_Aufgabenliste_:
A: Tippe aus der Forumsdiskussion zum Angelgeräteschrank den Abschnitt ab, der bei „Meine restlichen Gerätschaften“ anfängt und mit „marioschreiber (26. Februar 2005)“ aufhört.
B: Beantworte bitte diese Fragen zur Forumsdiskussion zum Angelgeräteschrank:
(i) Wie viele Ruten will Schwabenhorscht im geplanten Schrank unterbringen?
(ii) Für wie viele montierte Ruten reicht die Wandhalterung von Karpfenchamp?
(iii) Vor wie vielen Jahren hat gismowolf die alten Schlafzimmerschränke in den Keller gestellt?

_Vorliegender Text_:
::::
# Geräteschrank für Angelzubehör



## Schwabenhorscht (26. Februar 2005)

Hallo,

wollte mir im Frühjahr eine Art Geräteschrank für mein gesamtes Angelzeug (6 Ruten, Rollen, Kescher, usw) basteln. 
Er sollte etwa so groß sein, wie ein 2-türiger Kleiderschrank.

Hat von Euch zufällig jemand eine Bauanleitung für sowas? 

Habe bei Quelle etwas in der Richtung gesehen:

Geräteschrank

Wäre für jeden Tip dankbar!

Schönes Wochenende wünscht

Schwabenhorscht


----------



## Big Fins (26. Februar 2005)

*AW: Geräteschrank für Angelzubehör*

moin, so einen Geräteschuppen hab ich leider nicht. 
Für meine Ruten hab ich einen Rutenständer ( Verkaufsständer ), wo ca 15-20 Ruten reinpassen.
Meine restlichen Gerätschaften sind hier und da in der Wohnung verteilt, ich hab da keinen speziellen Platz.
ich würde meine Sachen auch nicht in den Keller verbannen, da ich ab und an dran rumhantiere.
Ich denke, Du mußt da mit Dir selbst schauen was Dir gefällt und Platzmäßig hinhaut. Aber der Schrank wird ganz sicher seinen Dienst tun.


----------



## marioschreiber (26. Februar 2005)

*AW: Geräteschrank für Angelzubehör*

Der hier ist doch "traumhaft" !









Quelle : http://www.rs-flyfishing.de/


----------



## Karpfenchamp (26. Februar 2005)

*AW: Geräteschrank für Angelzubehör*

Ich habe meine Angelecke neben dem Computerraum in unserer Hobbiwerkstatt(mein Vater baut viele Sachen selbst). Das ist auch im Keller. Da habe ich ein DDR Sideboard mit Fächern und einer Schublade. Neben dem Sideboard ist noch ein kleines anderes Verkramtes Sideboard als Tisch. zwischen den Beiden stehen dann meine Kescher und leere Futterrale. In den Fächern dann das Futter der Koffer der kleine Futtereimer. An der Wand ist dann eine Halterung für leider nur 4 montierte Ruten. Den Rest der Ruten stelle ich dann zu den Futteralen. Man ist das immer eine Unordnung da. So mach ich dass. Aber ein Schrank ist natürlich auch nicht zu verachten und Wahrscheinlich sogar noch Platzsparender


----------



## gismowolf (26. Februar 2005)

*AW: Geräteschrank für Angelzubehör*

Hi!
Ich habe vor ca.20 Jahren zwei unserer alten Schlafzimmerschränke in Vollholzbauart(keine Pressplatten!)in den Keller gestellt und zu Gerätekästen umfunktioniert.Auf die Innenseiten der Türen habe ich Alu-Winkelkantbleche geschraubt
und darauf Bretter mit Lochausschnitten für die Rutengriffe.Die dazupassenden Rutenhalter sind auf den Türinnenseiten befestigt. Seit damals gibt`s bei mir keine verstaubten Ruten und Angelgeräte mehr!!:q #h
Übrigens:Alte,günstige Schränke gibt es auch in Abrahams Trödelläden und second-Hand-Shops.
::::
_Datenteil_:
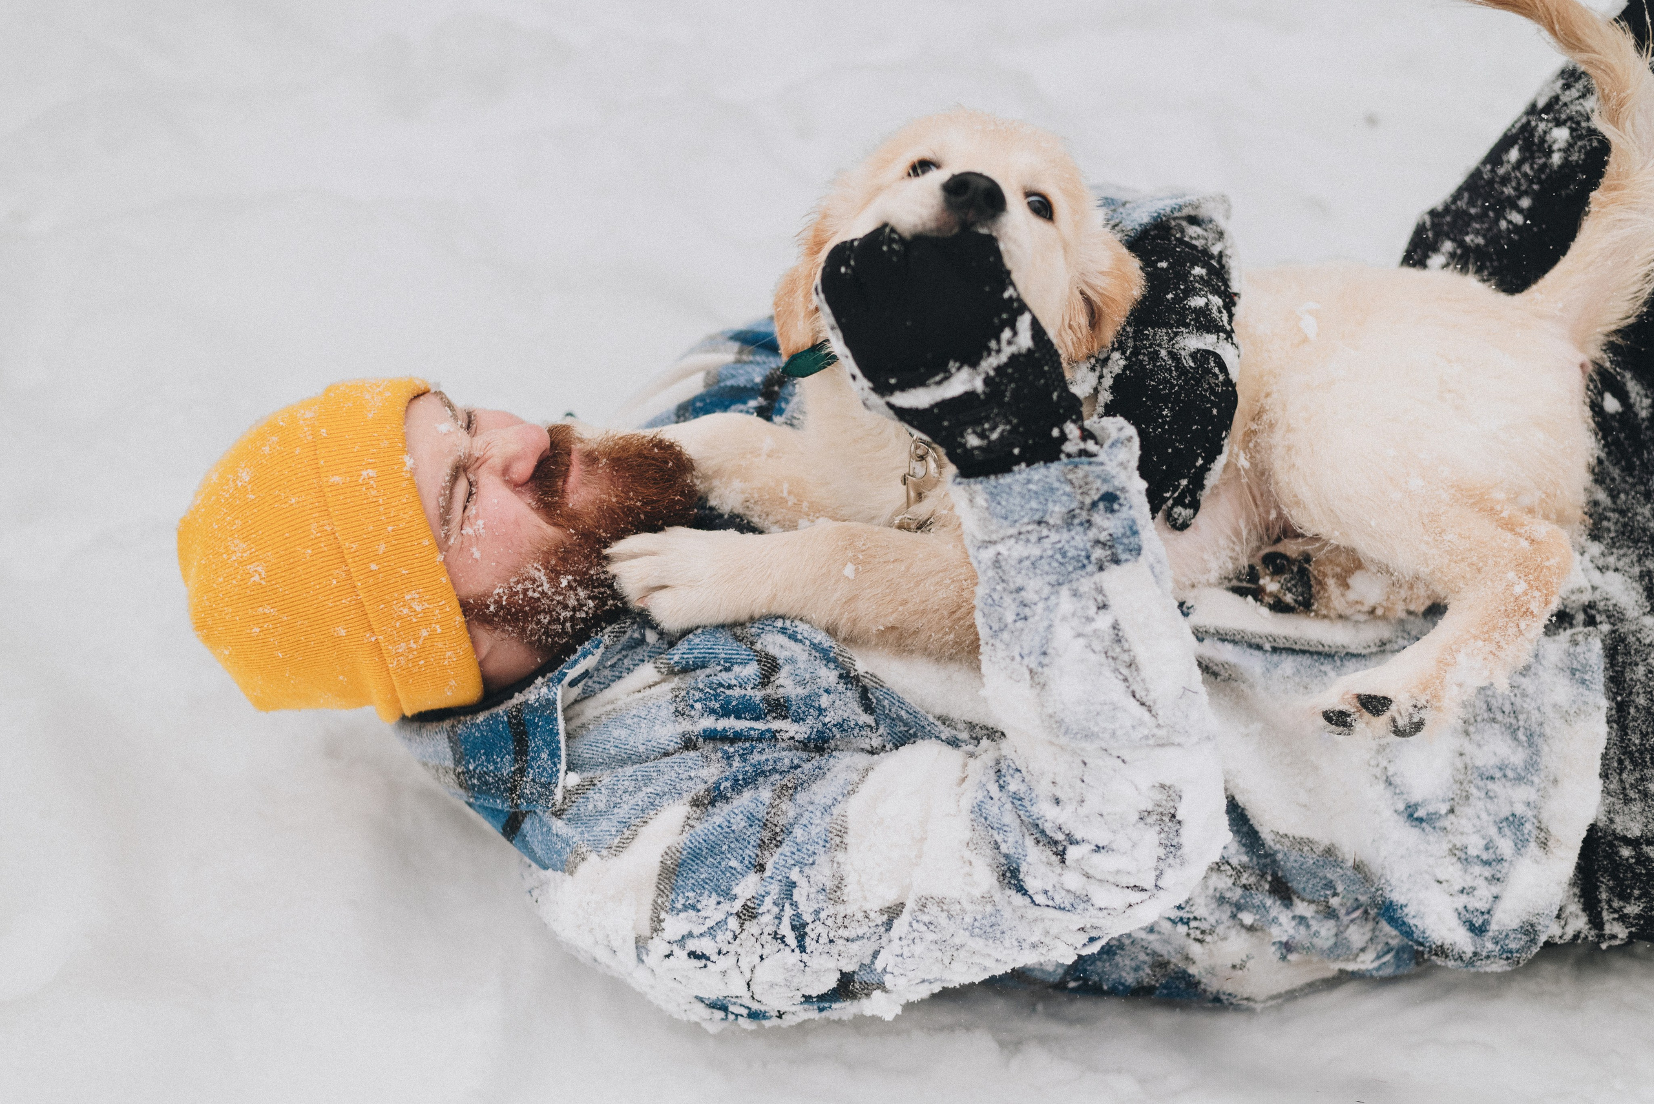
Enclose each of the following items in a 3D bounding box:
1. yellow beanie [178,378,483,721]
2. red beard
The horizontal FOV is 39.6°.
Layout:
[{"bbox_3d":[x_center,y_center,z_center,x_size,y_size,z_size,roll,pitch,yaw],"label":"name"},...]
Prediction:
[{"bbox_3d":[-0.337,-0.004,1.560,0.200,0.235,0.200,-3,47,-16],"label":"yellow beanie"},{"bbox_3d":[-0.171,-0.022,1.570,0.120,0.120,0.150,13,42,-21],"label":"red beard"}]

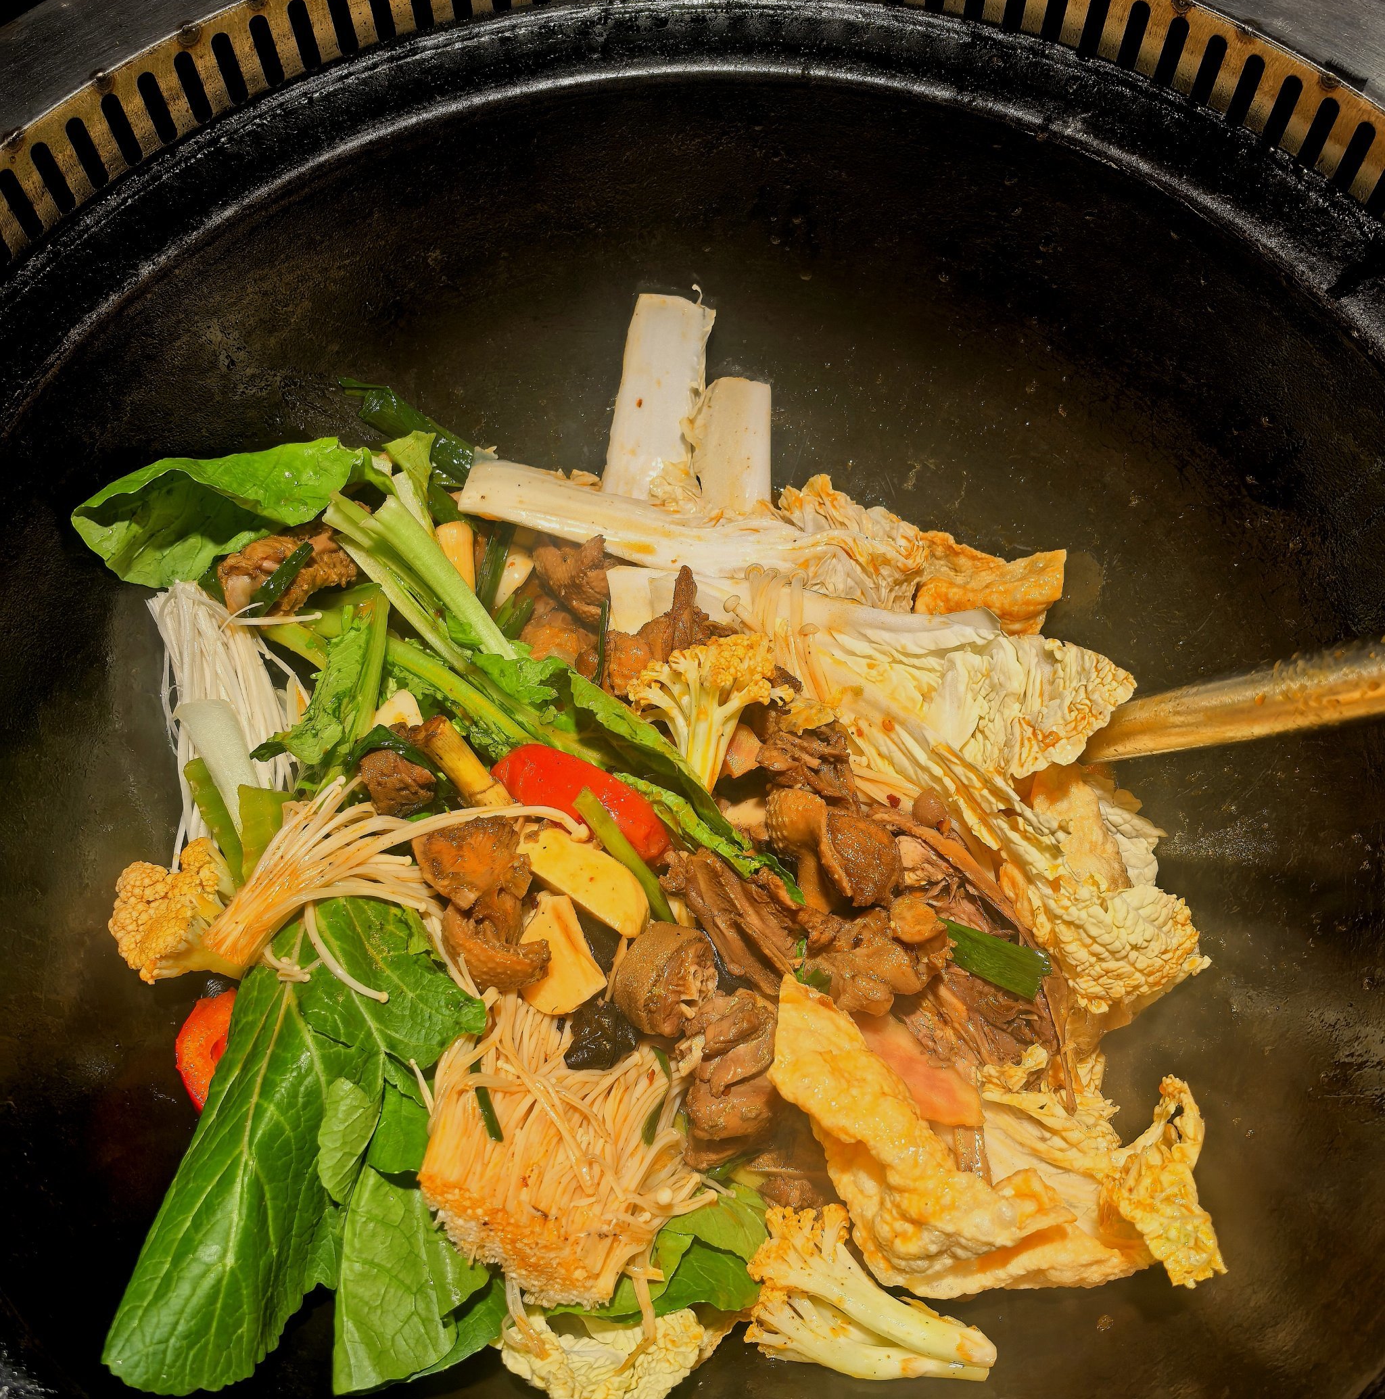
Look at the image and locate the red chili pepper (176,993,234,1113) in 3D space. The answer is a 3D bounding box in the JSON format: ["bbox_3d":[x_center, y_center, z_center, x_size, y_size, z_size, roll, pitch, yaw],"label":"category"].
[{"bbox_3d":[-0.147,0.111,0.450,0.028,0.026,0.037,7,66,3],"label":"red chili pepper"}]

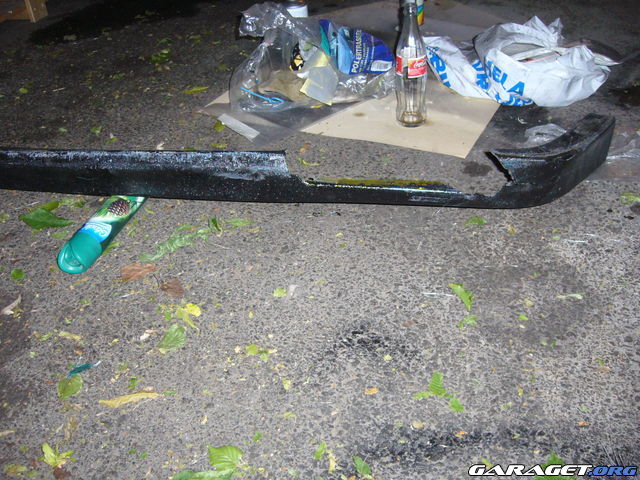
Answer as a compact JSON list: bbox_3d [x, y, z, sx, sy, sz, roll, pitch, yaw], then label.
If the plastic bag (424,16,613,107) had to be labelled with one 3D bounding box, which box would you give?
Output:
::::
_Antworten je Aufgabe_:
A:
Meine restlichen Gerätschaften sind hier und da in der Wohnung verteilt, ich hab da keinen speziellen Platz.
ich würde meine Sachen auch nicht in den Keller verbannen, da ich ab und an dran rumhantiere.
Ich denke, Du mußt da mit Dir selbst schauen was Dir gefällt und Platzmäßig hinhaut. Aber der Schrank wird ganz sicher seinen Dienst tun.


----------



## marioschreiber (26. Februar 2005)

B:
(i) 6 Ruten
(ii) Für nur 4 montierte Ruten
(iii) Vor ca. 20 Jahren